With her two fathers out of town, Rachel agrees to hold a party at her house for the Glee Club. Wine coolers will be served, because she’s decided that it’s about time to see what this alcohol business is all about. The other kids aren’t too enthused about that, and pressure her to break into her dads’ liquor cabinet. With the exception of Finn and Kurt, both of whom stay sober, everyone else proceeds to get wasted.
Finn observes that drunk girls can always be grouped into certain known categories. Santana is the weepy, hysterical drunk. Mercedes and Tina are the happy drunks. Quinn and Lauren are the angry drunks. Brittany thinks she’s a stripper. Naturally, Rachel is the clingy, needy drunk. During a game of “Spin the Bottle,” Rachel has to kiss Blaine, which turns into a very weird experience for both of them.
The next day, the kids show up to school with bad hangovers. Artie brings some “hair of the dog” Bloody Marys to help them get through, and leads a pretty good performance of Jamie Foxx’s “Blame It on the Alcohol.” Oblivious Mr. Schuester thinks that they were just acting drunk during the song, and suggests that they might need to pick something that doesn’t glorify drinking so much.
Will worries that he’s being a hypocrite. He remembers how much fun he used to have drinking as a teenager. Coach Beiste convinces him to join her at her favorite honky-tonk bar, where he has quite a bit to drink and performs John Lee Hooker’s “One Bourbon, One Scotch, One Beer.” He then goes home and, in a hilarious scene, grades papers while blitzed and drunk-dials what he assumes is Emma’s voicemail (but we can already tell isn’t).
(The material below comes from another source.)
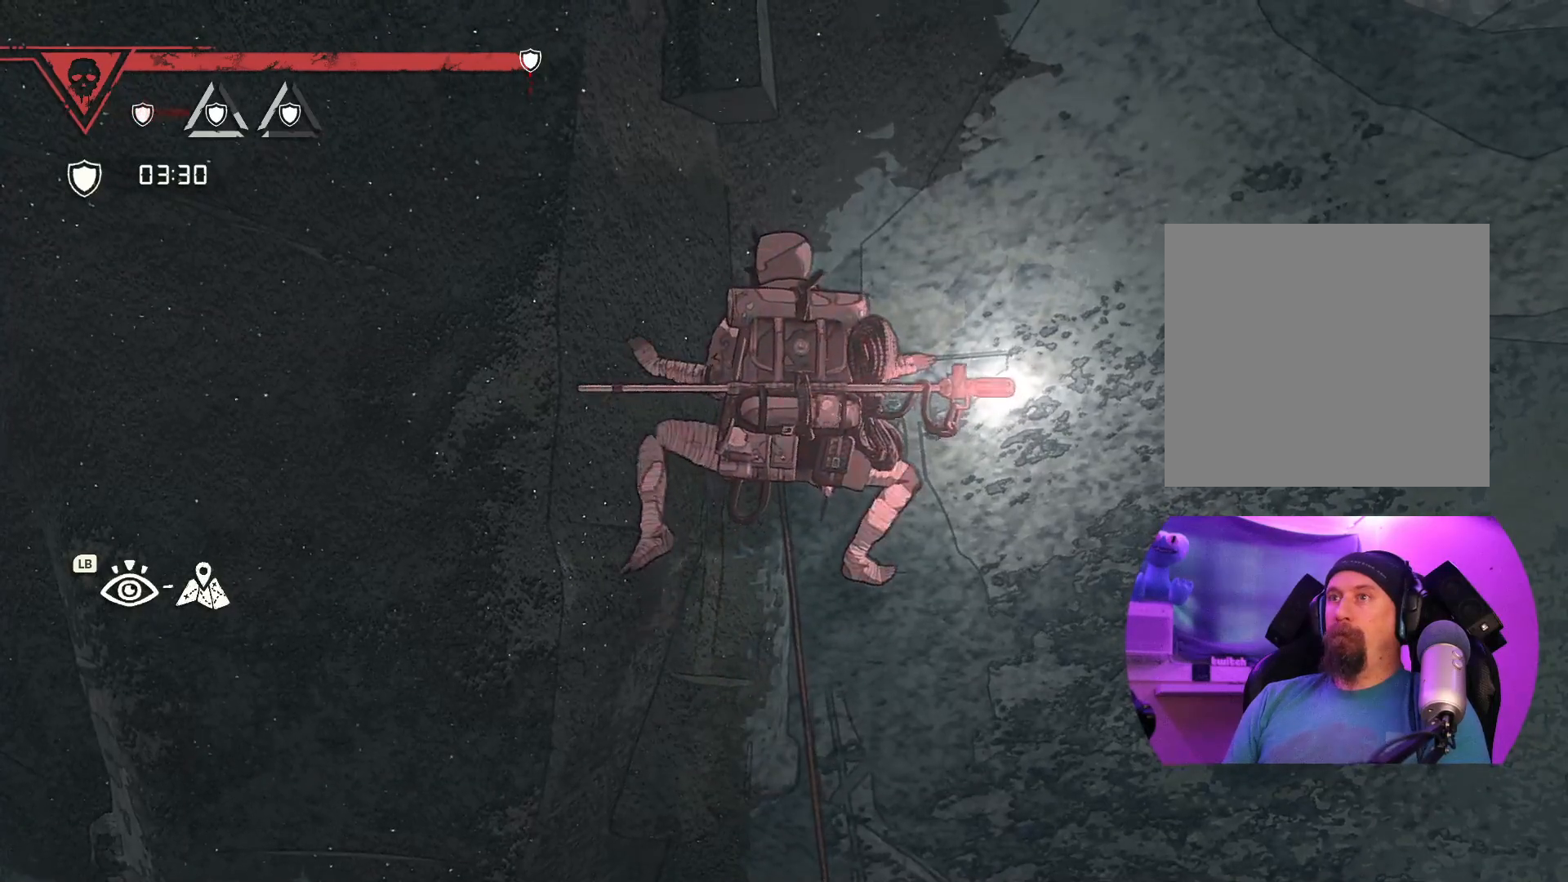
{"dt_ms": 500, "buttons": ["R1"], "left_stick": "center", "right_stick": "center", "events": [[83, "R1", "down"], [117, "left_stick", "center"]]}
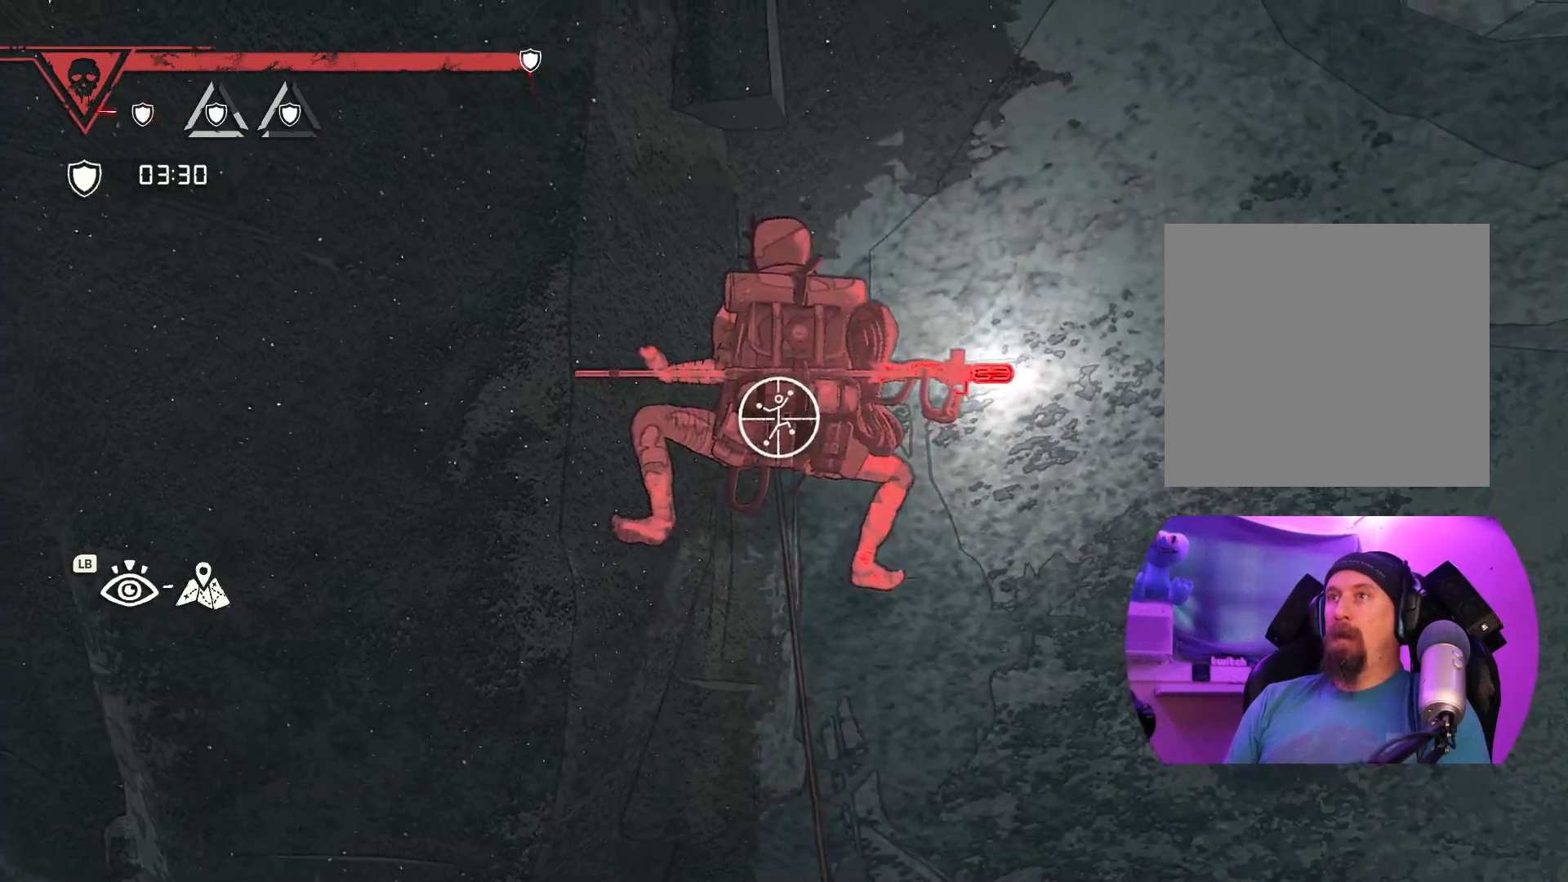
{"dt_ms": 500, "buttons": ["R1"], "left_stick": "center", "right_stick": "center", "events": []}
After their kiss, Rachel is convinced that she’s turned Blaine straight and that he will be the love of her life. Even Blaine is left confused by the experience, and decides that he needs to experiment with his sexuality before defining himself as exclusively gay. Kurt tells him that it was only the alcohol that confused him. He also comes right out and tells Rachel that she’s a fag hag. To prove him wrong, Rachel vows to kiss Blaine sober. She meets with him at a coffee shop and lays a big smooch on him, at which point all of Blaine’s confusion is straightened out: “Yup, I’m gay!” Rather than be upset by this, Rachel is actually happy that the experience of dating and getting dumped by a gay man has given her valuable songwriting fodder.
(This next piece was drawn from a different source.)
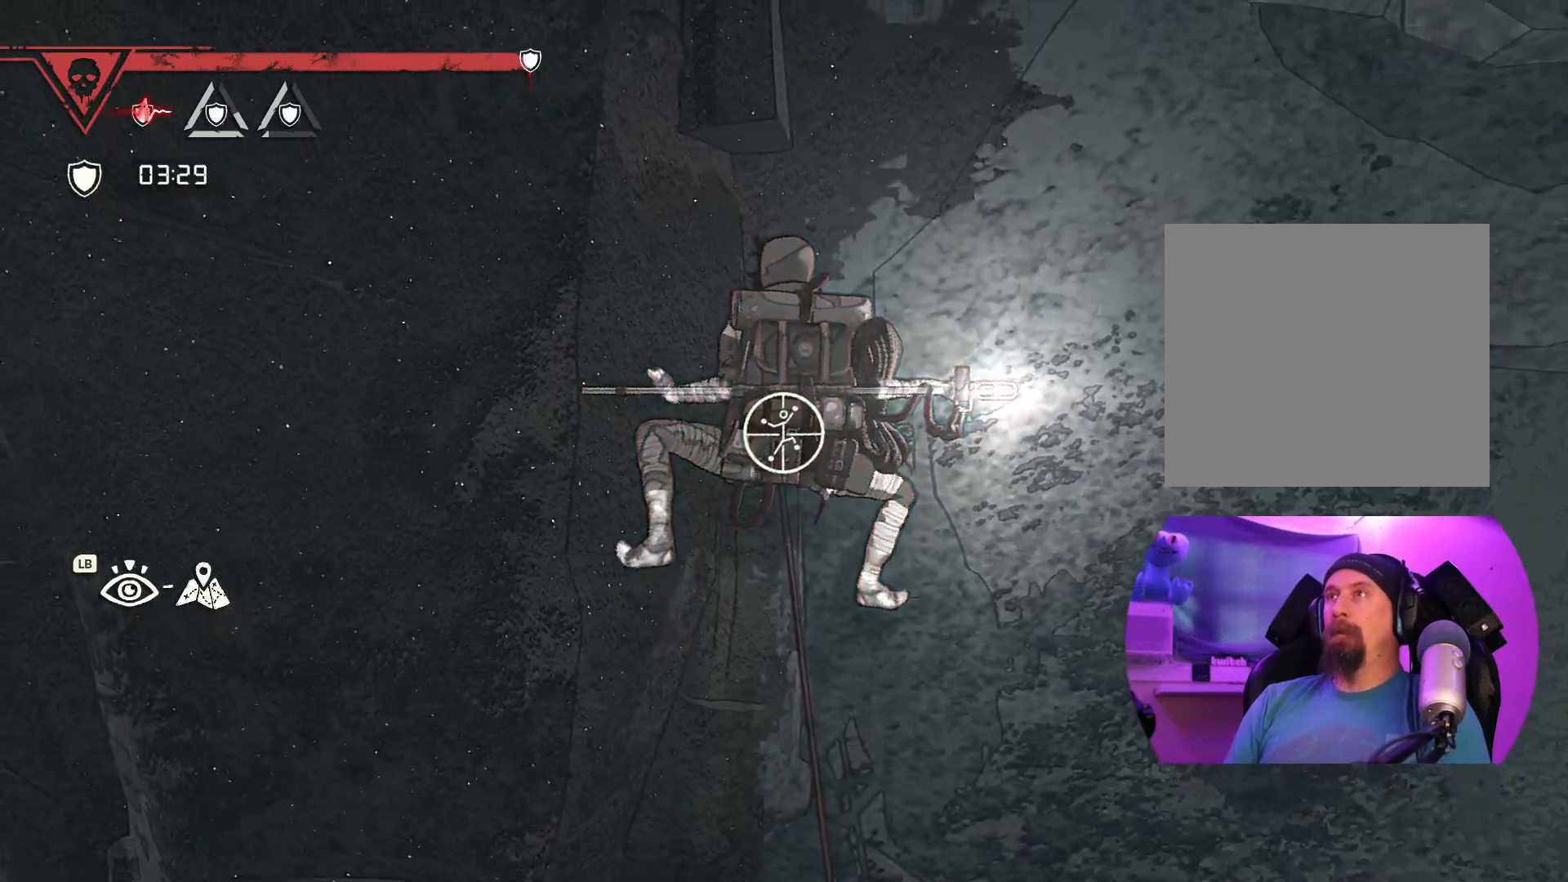
{"dt_ms": 500, "buttons": ["R1"], "left_stick": "center", "right_stick": "left", "events": [[267, "right_stick", "down-left"], [350, "right_stick", "left"]]}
Kitty Dukakis declines to appear at the school assembly at the last minute “due to disinterest.” This leaves the show entirely in Glee Club’s hands. As you’d expect, the kids had been drinking beforehand for courage. The team powers through a sloppy rendition of Ke$ha’s “Tik Tok” (no worse than the real thing). Brittany even manages to pull off a pretty awesome split on stage, but then, at the end of the song, projectile vomits right onto Rachel’s face. This prompts Santana to vomit on stage as well.
The next morning, the kids all fear that they’re going to get suspended. To the contrary, Figgins is ecstatic. He thinks that the whole thing was staged and that the vomit was “special effects.” The horrible end of the act scared the rest of the school straight. Overt drunkenness during school hours has declined tremendously. However, lest we think that everyone is out of the woods, Sue plays Will’s drunken voicemail over the school intercom to humiliate him.
Will vows to stop drinking. Realistically, he knows that he’s unlikely to convince the kids to do the same forever. The compromise he finds is to make the students sign pledges not to drink until Regionals are over. Still feeling the after-effects and shame of their behavior, they happily agree.
All things considered, as a Very Special Episode with a Very Important Message, ‘Blame It on the Alcohol’ delivers a fairly even-handed lesson for network television. It doesn’t quite demonize drinking (even teenage drinking), but rather focuses on the negative consequences of doing it in excess. And those consequences mostly consist of simple stupidity and embarrassment. No one dies an awful booze-related death in the episode. No one gets alcohol poisoning or hit by a drunk driver. Quite frankly, Will and Beiste have a really good time getting drunk, and the episode is honest that the reason teenagers like to drink is that drinking can be fun. That’s kind of refreshing, in its way.